Natuurlijk zijn er ook nog varianten op deze standpunten mogelijk. Je zou bijvoorbeeld kunnen vinden dat het libertarisme geldt voor alle dieren, maar tevens dat de roofdieren dan mogen worden gestraft voor het aantasten van de rechten van planteneters. Als straf zou je dan weer de roofdieren mogen opeten. Maar hoe onschuldig zijn de koeien die af en toe eens een miertje onder hun hoeven pletten? Verder kan men ook rechten toedichten aan planten. Planteneters zouden dan mogen worden opgegeten als straf voor het eten van planten, terwijl roofdieren dan juist heel libertarisch bezig zijn. In dat geval mag je geen roofdieren en groente eten, maar juist wel planteneters. Ook kun je het standpunt aanhangen dat je geen misdaden pleegt door vlees te kopen, omdat de werkelijke agressie wordt gepleegd door de slachter, en niet door de consument, die slechts een heler is.

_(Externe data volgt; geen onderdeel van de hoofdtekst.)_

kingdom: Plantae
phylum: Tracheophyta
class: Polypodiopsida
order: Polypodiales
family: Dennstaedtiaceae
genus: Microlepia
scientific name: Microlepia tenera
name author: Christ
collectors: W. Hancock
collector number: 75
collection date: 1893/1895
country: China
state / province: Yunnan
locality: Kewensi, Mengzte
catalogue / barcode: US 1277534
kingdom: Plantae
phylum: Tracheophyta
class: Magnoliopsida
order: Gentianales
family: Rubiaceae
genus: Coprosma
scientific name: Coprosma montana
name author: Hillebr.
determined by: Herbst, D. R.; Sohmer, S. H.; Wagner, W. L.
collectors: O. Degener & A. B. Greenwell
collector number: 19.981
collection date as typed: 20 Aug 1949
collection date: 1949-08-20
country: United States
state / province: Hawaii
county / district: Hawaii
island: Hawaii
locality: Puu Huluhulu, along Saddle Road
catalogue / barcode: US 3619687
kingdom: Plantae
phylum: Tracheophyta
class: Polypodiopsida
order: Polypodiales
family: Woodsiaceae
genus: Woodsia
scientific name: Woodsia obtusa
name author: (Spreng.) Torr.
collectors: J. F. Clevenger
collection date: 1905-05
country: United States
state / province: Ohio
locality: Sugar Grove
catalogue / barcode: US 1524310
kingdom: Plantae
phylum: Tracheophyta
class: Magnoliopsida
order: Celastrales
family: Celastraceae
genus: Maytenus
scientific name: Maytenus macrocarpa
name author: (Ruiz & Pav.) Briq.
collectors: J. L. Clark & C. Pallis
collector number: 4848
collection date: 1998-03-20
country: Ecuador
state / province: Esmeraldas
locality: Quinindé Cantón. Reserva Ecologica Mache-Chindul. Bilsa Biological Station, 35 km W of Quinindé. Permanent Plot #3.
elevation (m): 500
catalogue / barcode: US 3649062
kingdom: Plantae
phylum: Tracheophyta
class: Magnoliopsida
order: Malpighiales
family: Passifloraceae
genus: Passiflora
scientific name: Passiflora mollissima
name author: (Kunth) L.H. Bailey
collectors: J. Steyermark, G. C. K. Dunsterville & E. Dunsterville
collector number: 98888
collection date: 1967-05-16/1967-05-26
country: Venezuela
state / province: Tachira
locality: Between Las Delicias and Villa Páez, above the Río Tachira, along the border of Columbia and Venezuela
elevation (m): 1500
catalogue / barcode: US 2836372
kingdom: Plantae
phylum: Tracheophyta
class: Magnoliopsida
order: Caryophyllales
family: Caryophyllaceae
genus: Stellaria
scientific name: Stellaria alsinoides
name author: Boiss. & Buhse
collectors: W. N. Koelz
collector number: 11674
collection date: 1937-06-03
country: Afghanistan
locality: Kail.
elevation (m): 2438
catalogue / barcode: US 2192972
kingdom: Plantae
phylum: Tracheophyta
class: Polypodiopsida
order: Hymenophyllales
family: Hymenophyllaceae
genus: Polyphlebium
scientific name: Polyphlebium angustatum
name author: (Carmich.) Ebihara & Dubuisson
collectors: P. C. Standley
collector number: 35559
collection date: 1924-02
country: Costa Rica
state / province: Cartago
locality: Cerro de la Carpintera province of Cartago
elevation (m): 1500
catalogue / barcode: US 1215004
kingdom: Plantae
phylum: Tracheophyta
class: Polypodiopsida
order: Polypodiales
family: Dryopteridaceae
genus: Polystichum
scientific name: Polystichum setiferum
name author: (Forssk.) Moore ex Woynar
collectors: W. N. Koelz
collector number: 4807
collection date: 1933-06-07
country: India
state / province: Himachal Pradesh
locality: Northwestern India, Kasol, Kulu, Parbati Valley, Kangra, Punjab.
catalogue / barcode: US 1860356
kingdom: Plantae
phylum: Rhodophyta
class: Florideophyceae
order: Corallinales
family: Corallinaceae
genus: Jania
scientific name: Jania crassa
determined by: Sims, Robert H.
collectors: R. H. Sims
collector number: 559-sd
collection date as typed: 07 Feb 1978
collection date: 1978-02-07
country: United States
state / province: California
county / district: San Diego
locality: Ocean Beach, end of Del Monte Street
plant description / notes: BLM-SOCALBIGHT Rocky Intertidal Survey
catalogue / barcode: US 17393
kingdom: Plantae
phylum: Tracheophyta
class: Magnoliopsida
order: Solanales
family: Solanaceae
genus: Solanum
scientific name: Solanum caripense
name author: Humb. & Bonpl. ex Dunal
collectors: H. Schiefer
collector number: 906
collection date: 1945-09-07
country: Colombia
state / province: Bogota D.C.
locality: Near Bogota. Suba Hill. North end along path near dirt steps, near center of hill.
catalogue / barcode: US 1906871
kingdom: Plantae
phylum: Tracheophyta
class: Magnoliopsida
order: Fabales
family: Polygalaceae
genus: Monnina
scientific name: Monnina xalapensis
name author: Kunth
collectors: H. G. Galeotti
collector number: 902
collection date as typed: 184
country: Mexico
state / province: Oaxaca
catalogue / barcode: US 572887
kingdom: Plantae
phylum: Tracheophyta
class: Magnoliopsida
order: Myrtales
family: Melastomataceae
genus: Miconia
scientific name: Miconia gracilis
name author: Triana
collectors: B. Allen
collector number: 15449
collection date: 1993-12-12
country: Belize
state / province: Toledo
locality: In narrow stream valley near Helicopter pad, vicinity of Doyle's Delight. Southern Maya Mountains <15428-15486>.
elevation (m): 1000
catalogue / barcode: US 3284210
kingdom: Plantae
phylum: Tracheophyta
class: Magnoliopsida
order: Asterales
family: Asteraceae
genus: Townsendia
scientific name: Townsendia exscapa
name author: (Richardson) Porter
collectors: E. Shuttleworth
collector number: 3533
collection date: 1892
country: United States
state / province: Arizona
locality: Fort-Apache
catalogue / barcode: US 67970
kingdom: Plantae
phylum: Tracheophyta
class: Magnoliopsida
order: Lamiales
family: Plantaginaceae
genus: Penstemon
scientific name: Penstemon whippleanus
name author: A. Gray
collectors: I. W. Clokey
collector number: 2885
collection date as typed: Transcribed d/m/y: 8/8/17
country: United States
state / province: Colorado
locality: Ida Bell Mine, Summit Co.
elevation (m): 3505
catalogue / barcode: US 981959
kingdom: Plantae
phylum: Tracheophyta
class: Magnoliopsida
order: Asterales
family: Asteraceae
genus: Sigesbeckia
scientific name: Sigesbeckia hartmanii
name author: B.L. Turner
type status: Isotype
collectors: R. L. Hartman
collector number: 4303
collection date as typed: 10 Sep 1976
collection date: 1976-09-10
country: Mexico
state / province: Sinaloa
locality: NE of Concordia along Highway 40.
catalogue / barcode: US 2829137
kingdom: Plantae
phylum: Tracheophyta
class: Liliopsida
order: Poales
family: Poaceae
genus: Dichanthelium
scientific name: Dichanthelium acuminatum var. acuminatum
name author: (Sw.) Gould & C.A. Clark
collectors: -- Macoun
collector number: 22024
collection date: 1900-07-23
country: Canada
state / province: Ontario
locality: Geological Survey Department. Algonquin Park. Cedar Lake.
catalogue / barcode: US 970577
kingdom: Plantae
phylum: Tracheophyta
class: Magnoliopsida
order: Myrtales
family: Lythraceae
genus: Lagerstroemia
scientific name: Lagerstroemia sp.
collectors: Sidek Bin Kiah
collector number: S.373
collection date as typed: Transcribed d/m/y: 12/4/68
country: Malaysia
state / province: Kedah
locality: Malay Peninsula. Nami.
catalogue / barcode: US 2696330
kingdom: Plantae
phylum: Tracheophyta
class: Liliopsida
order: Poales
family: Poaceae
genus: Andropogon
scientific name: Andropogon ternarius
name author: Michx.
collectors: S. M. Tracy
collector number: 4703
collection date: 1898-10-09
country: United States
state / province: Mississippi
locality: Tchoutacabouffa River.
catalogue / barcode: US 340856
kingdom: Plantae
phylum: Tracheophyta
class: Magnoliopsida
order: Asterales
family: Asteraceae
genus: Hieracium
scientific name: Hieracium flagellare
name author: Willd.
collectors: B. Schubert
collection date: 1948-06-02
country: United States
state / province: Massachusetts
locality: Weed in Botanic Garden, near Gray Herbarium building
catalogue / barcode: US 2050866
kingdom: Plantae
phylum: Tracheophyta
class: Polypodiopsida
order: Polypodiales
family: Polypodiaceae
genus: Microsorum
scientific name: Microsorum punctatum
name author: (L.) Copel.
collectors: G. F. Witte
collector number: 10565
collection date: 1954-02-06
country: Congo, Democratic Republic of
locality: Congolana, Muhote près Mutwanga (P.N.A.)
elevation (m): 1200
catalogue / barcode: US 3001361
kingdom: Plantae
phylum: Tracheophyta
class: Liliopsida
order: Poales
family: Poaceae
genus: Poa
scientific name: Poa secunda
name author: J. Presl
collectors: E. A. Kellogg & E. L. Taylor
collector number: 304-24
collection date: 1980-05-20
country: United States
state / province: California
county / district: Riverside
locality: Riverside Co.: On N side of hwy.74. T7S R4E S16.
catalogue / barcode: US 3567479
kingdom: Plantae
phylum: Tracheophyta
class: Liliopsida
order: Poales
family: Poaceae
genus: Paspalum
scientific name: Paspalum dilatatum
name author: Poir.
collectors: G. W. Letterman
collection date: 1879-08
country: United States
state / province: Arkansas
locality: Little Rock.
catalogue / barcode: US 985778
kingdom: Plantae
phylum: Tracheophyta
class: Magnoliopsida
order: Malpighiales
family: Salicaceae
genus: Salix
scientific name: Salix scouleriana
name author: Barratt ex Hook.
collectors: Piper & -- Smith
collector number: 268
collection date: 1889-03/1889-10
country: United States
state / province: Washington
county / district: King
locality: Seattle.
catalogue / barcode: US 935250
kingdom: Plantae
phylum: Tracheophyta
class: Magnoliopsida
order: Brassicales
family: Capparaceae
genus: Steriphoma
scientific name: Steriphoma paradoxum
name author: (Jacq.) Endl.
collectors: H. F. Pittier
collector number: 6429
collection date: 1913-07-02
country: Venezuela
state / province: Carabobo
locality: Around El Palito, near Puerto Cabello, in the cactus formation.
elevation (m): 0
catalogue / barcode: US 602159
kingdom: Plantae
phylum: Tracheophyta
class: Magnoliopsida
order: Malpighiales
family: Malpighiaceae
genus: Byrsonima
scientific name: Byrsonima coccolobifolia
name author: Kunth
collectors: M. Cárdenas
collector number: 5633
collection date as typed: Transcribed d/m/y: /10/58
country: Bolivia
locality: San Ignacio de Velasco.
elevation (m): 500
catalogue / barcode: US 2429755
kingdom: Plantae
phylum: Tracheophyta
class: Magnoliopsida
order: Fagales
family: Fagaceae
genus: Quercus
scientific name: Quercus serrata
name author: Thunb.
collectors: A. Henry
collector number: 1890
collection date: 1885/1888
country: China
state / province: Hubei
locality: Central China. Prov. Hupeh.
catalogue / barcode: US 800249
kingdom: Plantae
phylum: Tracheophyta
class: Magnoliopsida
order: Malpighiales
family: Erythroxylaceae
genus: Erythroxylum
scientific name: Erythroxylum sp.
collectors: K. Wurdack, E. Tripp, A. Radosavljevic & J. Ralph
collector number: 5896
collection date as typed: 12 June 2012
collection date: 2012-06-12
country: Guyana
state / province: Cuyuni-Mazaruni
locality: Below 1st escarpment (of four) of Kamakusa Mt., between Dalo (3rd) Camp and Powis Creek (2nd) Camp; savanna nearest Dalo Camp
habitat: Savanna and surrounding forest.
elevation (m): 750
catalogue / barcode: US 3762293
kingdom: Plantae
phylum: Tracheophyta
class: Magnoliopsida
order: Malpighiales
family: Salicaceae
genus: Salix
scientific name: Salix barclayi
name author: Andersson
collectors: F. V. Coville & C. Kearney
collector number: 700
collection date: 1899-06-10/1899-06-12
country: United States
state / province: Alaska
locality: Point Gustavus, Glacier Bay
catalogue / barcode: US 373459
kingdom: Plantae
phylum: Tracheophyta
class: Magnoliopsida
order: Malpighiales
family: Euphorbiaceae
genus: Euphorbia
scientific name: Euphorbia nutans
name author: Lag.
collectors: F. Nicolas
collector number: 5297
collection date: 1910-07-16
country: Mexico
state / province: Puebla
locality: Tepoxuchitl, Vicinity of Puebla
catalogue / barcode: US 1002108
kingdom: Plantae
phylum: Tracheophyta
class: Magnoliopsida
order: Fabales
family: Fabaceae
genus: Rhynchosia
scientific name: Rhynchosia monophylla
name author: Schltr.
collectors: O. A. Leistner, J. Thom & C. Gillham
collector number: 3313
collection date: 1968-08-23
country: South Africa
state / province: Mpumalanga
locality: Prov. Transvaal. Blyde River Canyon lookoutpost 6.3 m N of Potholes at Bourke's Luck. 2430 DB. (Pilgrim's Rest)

Het is ook mogelijk om dieren beperkte rechten toe te kennen, op grond van een beperkt verstand. Het gevaar hierbij is echter dat veel mensen ook een beperkt verstand hebben, en er derhalve ook een grond is om de rechten van mensen ter discussie te stellen. Daarnaast is de beperktheid van verstand natuurlijk een uiterst subjectief gegeven. Wie bepaalt immers hoe beperkt andermans verstand is? Een dictatuur door de zogenaamde intellectuelen spreekt mij bijvoorbeeld geenszins aan.

In ieder geval wil ik concluderen dat de gekke varkens niet voldoende verstand hebben om het libertarisme te kunnen begrijpen, laat staan toe te passen, maar soms ben ik ook wel eens bang dat hetzelfde geldt voor de gekke politici.